### Brano dell'esercizio ###

Una legge bipartisan impone al Dipartimento di Giustizia la pubblicazione in formato scaricabile e ricercabile dei documenti su Jeffrey Epstein. Tra attese e cautele, ecco cosa c’è davvero nella norma, quali limiti ha sulle redazioni e perché l’operazione trasparenza può cambiare il discorso pubblico

Redazione La Sicilia

19 Dicembre 2025, 09:20

“Epstein Files”, oggi il giorno della verità: cosa potrebbe emergere e cosa resterà (legittimamente) oscurato

All’alba di oggi, 19 dicembre 2025, i tecnici del Dipartimento di Giustizia aggiornano le pagine del portale federale: nuovi indici, pulsanti per scaricare interi archivi, filtri per cercare nomi e parole chiave. È l’istante in cui una promessa di trasparenza diventa banco di prova. Non è un leak né un gesto unilaterale: è un obbligo di legge, l’Epstein Files Transparency Act, che impone al governo federale di rendere pubblici – in formato “ricercabile e scaricabile” – i dossier su Jeffrey Epstein, lasciando spazio a redazioni rigorosamente limitate. L’aria è elettrica: la curiosità per eventuali connessioni con politici, celebrità e figure influenti si scontra con un principio altrettanto fermo della legge appena entrata in vigore: niente censure per “imbarazzo” o “sensibilità politica”.

###

Prosegua l'articolo sulla pubblicazione degli Epstein Files, riprendendo subito dopo l'ultima frase riportata.

### Dati forniti ###

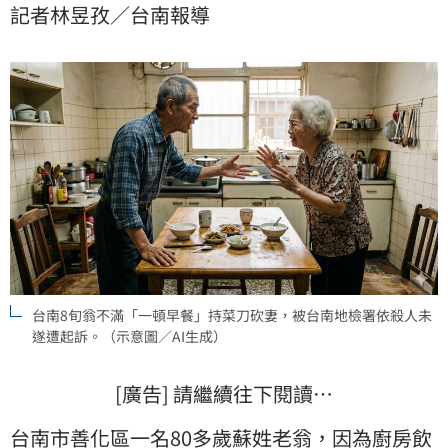
記者林昱孜／台南報導
院。
台南8旬翁不滿「一頓早餐」持菜刀砍妻，被台南地檢署依殺人未
遂遭起訴。（示意圖／AI生成）
[廣告] 請繼續往下閱讀…
台南市
善化
區一名80多歲蘇姓老翁，因為廚房
飲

###

### Risposta all'esercizio
Cosa prevede davvero l’Epstein Files Transparency Act

Nella sua sostanza giuridica, la legge – divenuta Public Law n. 119-38 il 19 novembre 2025 – ordina all’Attorney General di pubblicare, entro 30 giorni dall’entrata in vigore (dunque entro oggi), “tutti i documenti e i record non classificati” in possesso del Department of Justice e delle sue componenti (compreso l’FBI) relativi a Jeffrey Epstein. L’obbligo si estende anche ai materiali su Ghislaine Maxwell, ai flight logs e a ogni traccia di viaggio dei velivoli e delle imbarcazioni a lui collegati, nonché agli atti che menzionino funzionari pubblici o politically exposed persons. Il tutto dev’essere messo online in un formato che consenta ricerche mirate e download integrali.

La norma non si limita ai documenti “classici” di un’indagine. Include anche comunicazioni interne, scambi tra uffici, materiali investigativi collegati, eventuali immunity deals, le pratiche sulla custodia e la morte di Epstein (dai rapporti d’incidente alle perizie), e – punto dirimente – un elenco delle persone citate. È una legge “di scopo” costruita per evitare le ambiguità che, in casi ad alta sensibilità, spesso si trasformano in zone d’ombra.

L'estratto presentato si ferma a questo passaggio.